Modern Love

Written and directed by David J. Collyer
Lion & Unicorn Theatre
(2010)

Publicity photo

'Tonight a dickhead saved my life,' thinks Emily of the battered hero who threw himself on top of her after she leapt of a tube train and trapped her foot between the doors. Dragged along the platform but eventually free they go off for a drink and one thing leads to another.

This is no rose-tinted view of modern love. A newspaper reports a thank-you kiss as budding romance and that helps propels things into an affair. On stage throughout, each of the twenty-something couple gives us their own take on its development, directly to the audience, leading into acting out particular scenes in which they also play all minor characters such as Emily's original boyfriend and the bitch of a journalist who spices up the rescue.

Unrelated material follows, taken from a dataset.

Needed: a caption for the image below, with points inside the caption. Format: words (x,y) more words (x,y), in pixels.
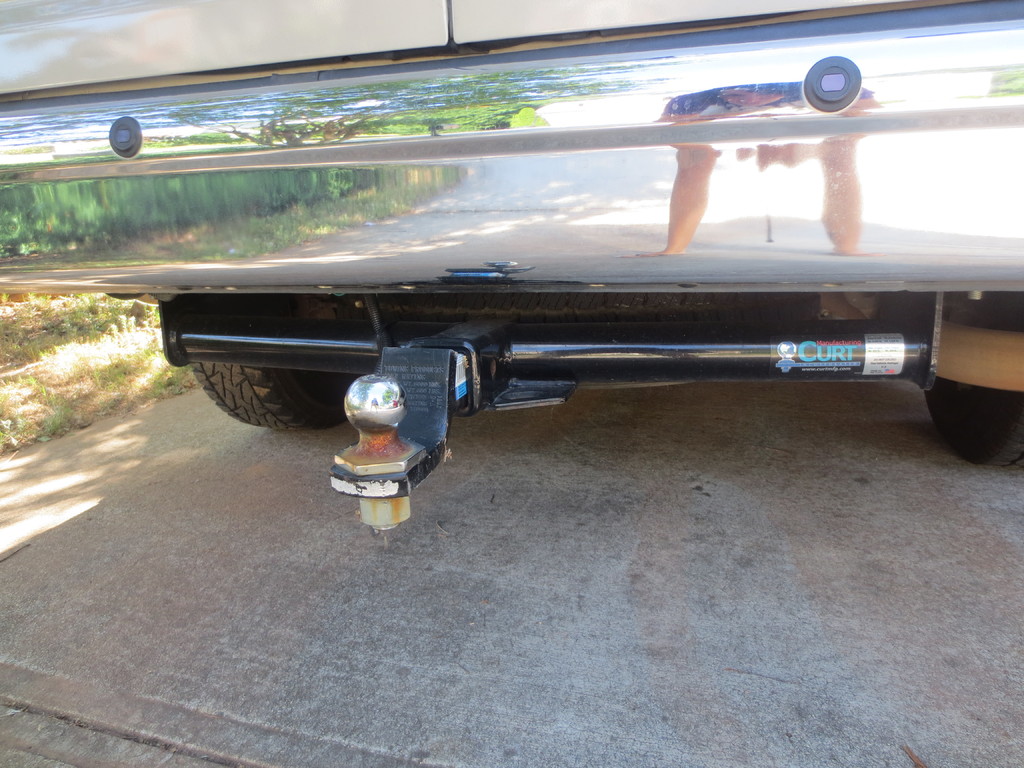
In this image there is an alloy rear tow hook (698,355) attached to the backside of the car (618,268). Above that there are sensors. There are tires (953,404). Through the reflection (849,258) on the car (646,153) we can see a person's leg (829,152), trees (544,81). Beside the car (186,182) there's grass (67,304) on the surface (149,352).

Collyer seems to know what he's writing about and gives his characters a lively way of putting things. When Emily ( Gemma Foden) turns up to have dinner with him in a smart black dress Damien (Mostyn James) finds it 'a strange cocktail of lust and intimidation,' while she feels 'love isn't a battlefield but it is sometimes a board room.' As director he makes his actors move around too much. Stillness would make less frequent movement more effective (and might have kept the actors' faces better lit). He should have more confidence in his writing, but this story, like the romance, isn't really going anywhere. It is a slight piece but it seems true to life and is often touchingly funny. When, after not much more than an hour it came rather abruptly to an end I was disappointed - for I was enjoying it.